Work instructions: Rewrite these entries with every "pose" changed to "camera", keeping everything else unchanged.

Data supplied:
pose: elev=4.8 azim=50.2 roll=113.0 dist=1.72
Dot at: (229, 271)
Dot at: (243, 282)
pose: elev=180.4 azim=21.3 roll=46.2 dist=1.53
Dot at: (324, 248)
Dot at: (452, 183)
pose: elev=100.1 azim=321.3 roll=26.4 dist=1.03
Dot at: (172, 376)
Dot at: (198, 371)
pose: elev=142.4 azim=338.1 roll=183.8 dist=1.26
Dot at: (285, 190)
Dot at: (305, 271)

Reply:
camera: elev=4.8 azim=50.2 roll=113.0 dist=1.72
Dot at: (229, 271)
Dot at: (243, 282)
camera: elev=180.4 azim=21.3 roll=46.2 dist=1.53
Dot at: (324, 248)
Dot at: (452, 183)
camera: elev=100.1 azim=321.3 roll=26.4 dist=1.03
Dot at: (172, 376)
Dot at: (198, 371)
camera: elev=142.4 azim=338.1 roll=183.8 dist=1.26
Dot at: (285, 190)
Dot at: (305, 271)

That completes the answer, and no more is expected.